Copy all lines in the data that contain the string "часто".

RECORDS PROVIDED

==============================

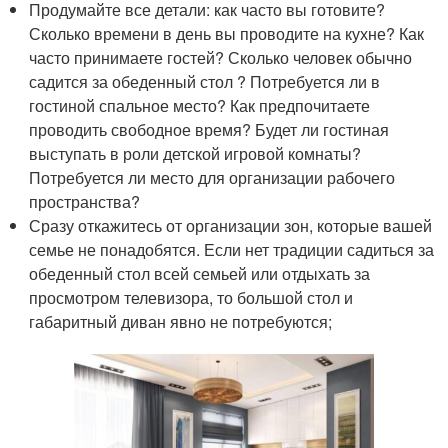
Продумайте все детали: как часто вы готовите?
Сколько времени в день вы проводите на кухне? Как
часто принимаете гостей? Сколько человек обычно
садится за обеденный стол ? Потребуется ли в
гостиной спальное место? Как предпочитаете
проводить свободное время? Будет ли гостиная
выступать в роли детской игровой комнаты?
Потребуется ли место для организации рабочего
пространства?
Сразу откажитесь от организации зон, которые вашей
семье не понадобятся. Если нет традиции садиться за
обеденный стол всей семьей или отдыхать за
просмотром телевизора, то большой стол и
габаритный диван явно не потребуются;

==============================

EXERCISE OUTPUT
Продумайте все детали: как часто вы готовите?
часто принимаете гостей? Сколько человек обычно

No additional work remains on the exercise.